The winter of 2004-2005 saw the second highest chemical ozone destruction ever observed over the Arctic. Polar ozone is destoyed when chlorine, cold temperatures, and sunlight mix in the atmosphere 8-50 kilometers above the Earth’s surface. Since ozone shields the Earth from ultraviolet light, the high-energy light that causes sunburns and is associated with skin cancers, low ozone levels could threaten human health. Ultraviolet levels remained near normal through the winter, however, because unusual weather conditions brought ozone from the Earth’s ozone-rich mid-latitudes to the pole to fill in the gaps left by the extreme ozone depletion.
These images show the fluctuations in ozone during the Arctic winter of 2005. The top two images show the average total column ozone over the Arctic during the months of January and March, 2005, and the lower image shows total column ozone on a single day, March 11, 2005. The images are based on data collected by the Ozone Monitoring Instrument (OMI) aboard NASA’s Aura satellite.

Exercise directions:
Extend the passage about Arctic ozone loss in the winter of 2004–2005 with a few more sentences, starting right after its last sentence.

Supplied entries:
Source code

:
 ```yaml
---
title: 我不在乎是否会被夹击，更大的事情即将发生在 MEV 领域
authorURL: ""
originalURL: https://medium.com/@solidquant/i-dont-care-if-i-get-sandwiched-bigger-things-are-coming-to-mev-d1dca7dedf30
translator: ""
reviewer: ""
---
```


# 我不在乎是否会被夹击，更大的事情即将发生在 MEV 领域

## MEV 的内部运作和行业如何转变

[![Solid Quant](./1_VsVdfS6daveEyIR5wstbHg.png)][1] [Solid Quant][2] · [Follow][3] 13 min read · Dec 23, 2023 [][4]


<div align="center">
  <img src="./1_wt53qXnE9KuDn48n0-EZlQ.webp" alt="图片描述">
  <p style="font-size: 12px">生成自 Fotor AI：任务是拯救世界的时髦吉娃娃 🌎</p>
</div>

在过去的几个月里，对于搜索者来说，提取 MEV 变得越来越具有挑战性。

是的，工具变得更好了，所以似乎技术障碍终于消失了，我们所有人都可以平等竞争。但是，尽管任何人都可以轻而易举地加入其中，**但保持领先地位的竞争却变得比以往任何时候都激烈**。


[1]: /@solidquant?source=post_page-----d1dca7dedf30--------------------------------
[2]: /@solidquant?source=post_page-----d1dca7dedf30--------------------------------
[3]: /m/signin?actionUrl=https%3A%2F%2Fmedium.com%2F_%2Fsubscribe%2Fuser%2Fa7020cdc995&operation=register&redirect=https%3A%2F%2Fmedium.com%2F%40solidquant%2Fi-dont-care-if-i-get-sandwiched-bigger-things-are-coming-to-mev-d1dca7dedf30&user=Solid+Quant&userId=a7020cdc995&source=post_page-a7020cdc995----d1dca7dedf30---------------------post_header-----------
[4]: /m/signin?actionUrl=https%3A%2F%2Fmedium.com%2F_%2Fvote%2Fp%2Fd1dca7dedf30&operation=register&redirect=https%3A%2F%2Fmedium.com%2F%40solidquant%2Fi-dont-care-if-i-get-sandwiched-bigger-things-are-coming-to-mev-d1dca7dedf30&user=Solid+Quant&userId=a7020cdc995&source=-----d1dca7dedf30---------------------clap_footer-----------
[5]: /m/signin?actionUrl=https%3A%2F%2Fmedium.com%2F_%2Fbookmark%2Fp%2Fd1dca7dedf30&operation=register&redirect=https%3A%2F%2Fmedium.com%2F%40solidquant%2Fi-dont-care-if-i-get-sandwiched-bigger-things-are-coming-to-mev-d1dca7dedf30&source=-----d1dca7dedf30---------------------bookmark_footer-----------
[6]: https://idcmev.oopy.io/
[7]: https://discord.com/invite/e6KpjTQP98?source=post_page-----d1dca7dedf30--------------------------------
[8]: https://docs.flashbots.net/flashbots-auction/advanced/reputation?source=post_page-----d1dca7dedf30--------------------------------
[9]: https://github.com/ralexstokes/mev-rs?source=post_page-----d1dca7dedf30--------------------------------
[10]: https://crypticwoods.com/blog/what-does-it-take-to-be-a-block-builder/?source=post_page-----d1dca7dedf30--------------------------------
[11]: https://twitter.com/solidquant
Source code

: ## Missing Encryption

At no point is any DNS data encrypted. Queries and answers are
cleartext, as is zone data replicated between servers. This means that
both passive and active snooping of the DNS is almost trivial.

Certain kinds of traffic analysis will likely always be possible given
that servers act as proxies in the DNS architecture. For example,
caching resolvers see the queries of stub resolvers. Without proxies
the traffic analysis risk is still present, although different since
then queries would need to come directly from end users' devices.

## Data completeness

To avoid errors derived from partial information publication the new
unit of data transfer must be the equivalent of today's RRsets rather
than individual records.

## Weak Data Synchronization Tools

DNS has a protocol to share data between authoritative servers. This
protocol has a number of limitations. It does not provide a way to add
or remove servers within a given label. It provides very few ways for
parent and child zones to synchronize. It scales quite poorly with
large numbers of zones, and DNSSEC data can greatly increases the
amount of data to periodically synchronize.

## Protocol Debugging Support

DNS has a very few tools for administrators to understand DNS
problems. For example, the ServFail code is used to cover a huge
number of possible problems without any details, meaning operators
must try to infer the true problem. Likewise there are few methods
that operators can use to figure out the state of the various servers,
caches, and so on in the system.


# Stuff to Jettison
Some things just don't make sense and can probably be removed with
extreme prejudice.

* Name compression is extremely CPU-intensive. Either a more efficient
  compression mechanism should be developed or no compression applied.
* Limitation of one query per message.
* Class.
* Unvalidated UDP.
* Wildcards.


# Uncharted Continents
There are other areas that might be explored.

Task output:
During this time period, the Microwave Limb Sounder, another instrument on the Aura satellite, measured 50 percent ozone loss, the second-highest level ever observed behind the 60 percent loss measured in 1999-2000. Despite this, the lowest total column ozone values in polar regions are slightly higher in March than in January, on average, as evidenced by the broad splashes of red that represent high ozone levels. Stratospheric winds carried the ozone north into the Arctic, compensating for the significant chemical loss, so that no blue or purple holes representing low ozone levels appear in the March image. Black circles over the North pole show where OMI did not collect data.
On a single day, March 11, 2005, ozone was distributed far more unevenly, with dark red, almost black areas of high ozone over the Aleutian Islands, Asia, and Europe, and a pale blue thin spot over Iceland and Greenland. This reveals that even though ozone values appeared to be near normal on average throughout March, some regions experienced much lower ozone levels—and therefore, a greater exposure to UV light—on an individual day.